Impact of graphene on the polarizability of a neighbour nanoparticle: a dyadic Green's function study
Bruno Amorim, P. A. D. Gon\c{c}alves, M. I. Vasilevskiy, N. M. R., Peres

TL;DR
This study investigates how graphene, both as a continuous sheet and as a plasmonic grating, significantly enhances and tunes the polarizability of nearby nanoparticles through surface plasmon-polariton excitation, considering retardation effects.
Contribution
It provides a detailed analysis of the renormalized polarizability of nanoparticles near graphene structures, highlighting the effects of surface plasmon-polaritons and geometric tuning.
Findings
Surface plasmon-polaritons in graphene greatly enhance polarizability.
Imaginary part of polarizability can increase by up to 100 times.

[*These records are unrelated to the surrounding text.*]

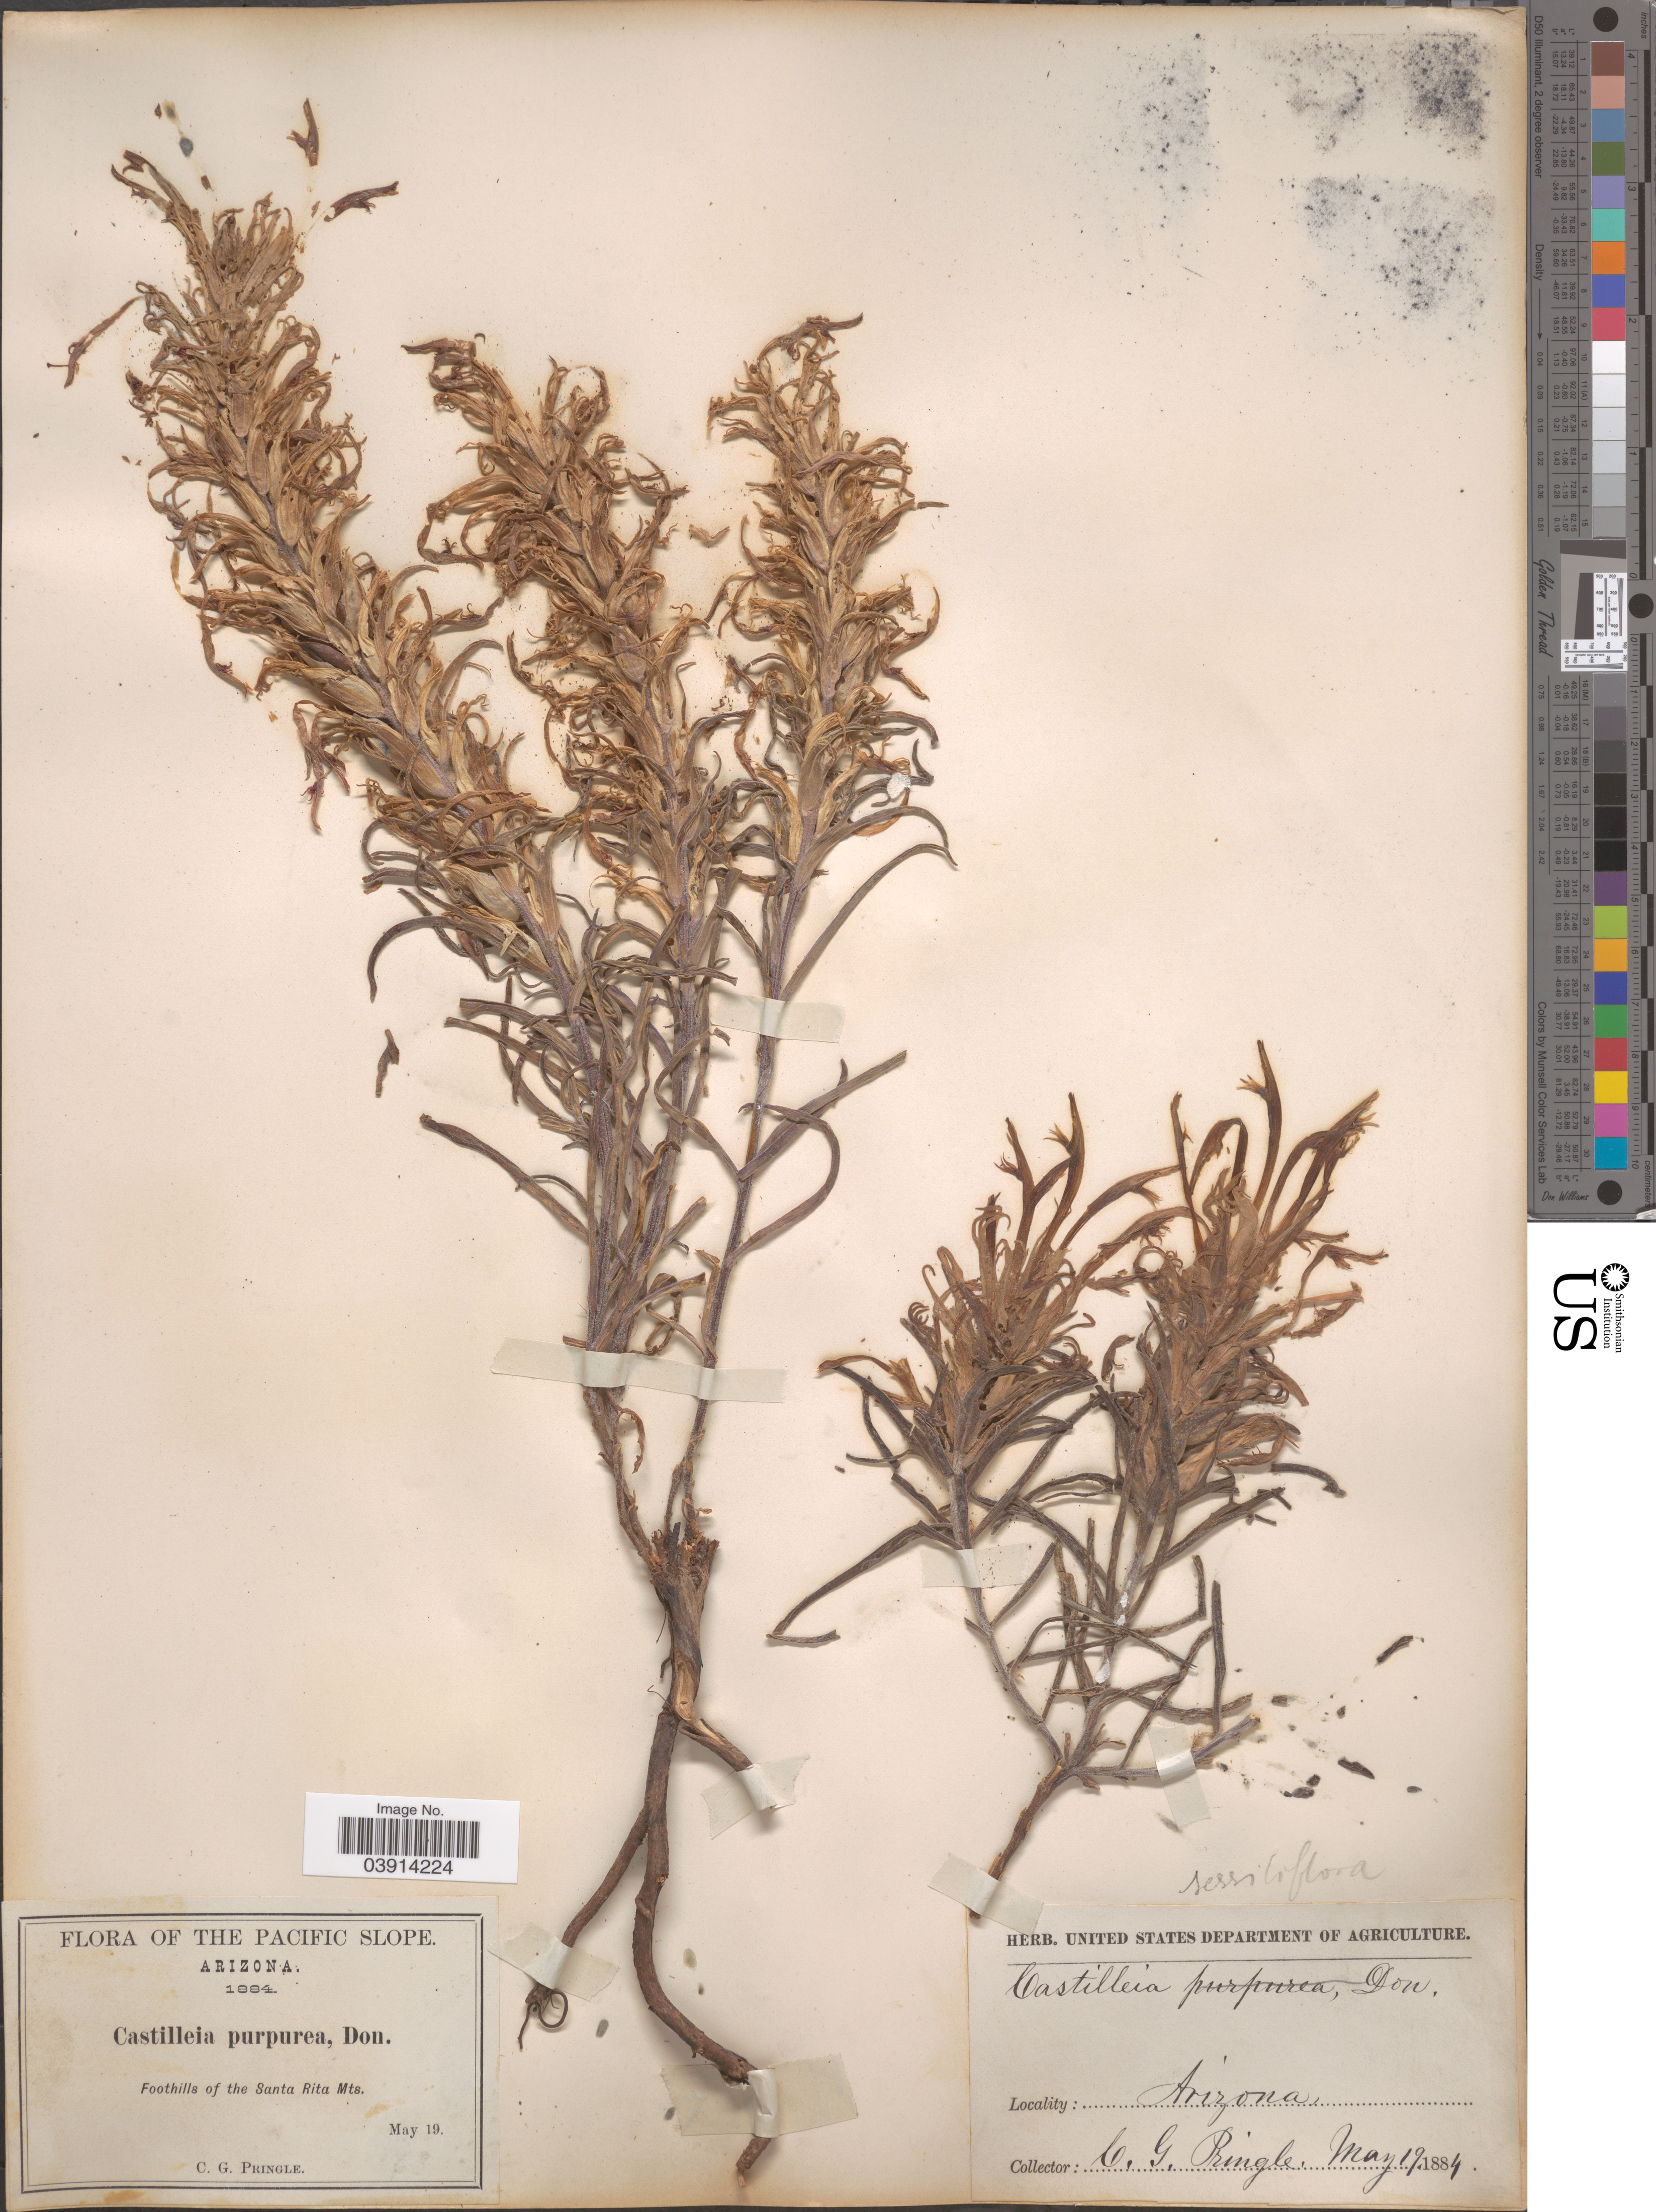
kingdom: Plantae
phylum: Tracheophyta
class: Magnoliopsida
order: Lamiales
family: Orobanchaceae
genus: Castilleja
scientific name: Castilleja sessiliflora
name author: Pursh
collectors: C. G. Pringle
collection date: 1884-05-19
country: United States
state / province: Arizona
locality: The Pacific Slope. Foothills of the Santa Rita Mts.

Resonance in graphene gratings is narrower and tunable.
Abstract
We discuss the renormalization of the polarizability of a nanoparticle in the presence of either (i) a continuous graphene sheet or (ii) a plasmonic graphene grating, taking into account retardation effects. Our analysis demonstrates that the excitation of surface plasmon-polaritons in graphene produces a large enhancement of the real and imaginary parts of the renormalized polarizability. We show that the imaginary part can be changed by a factor of up to 100 relatively to its value in the absence of graphene. We also show that the resonance in the case of the grating is narrower than in the continuous sheet. In the case of the grating it is shown that the resonance can be tuned by changing the grating geometric parameters.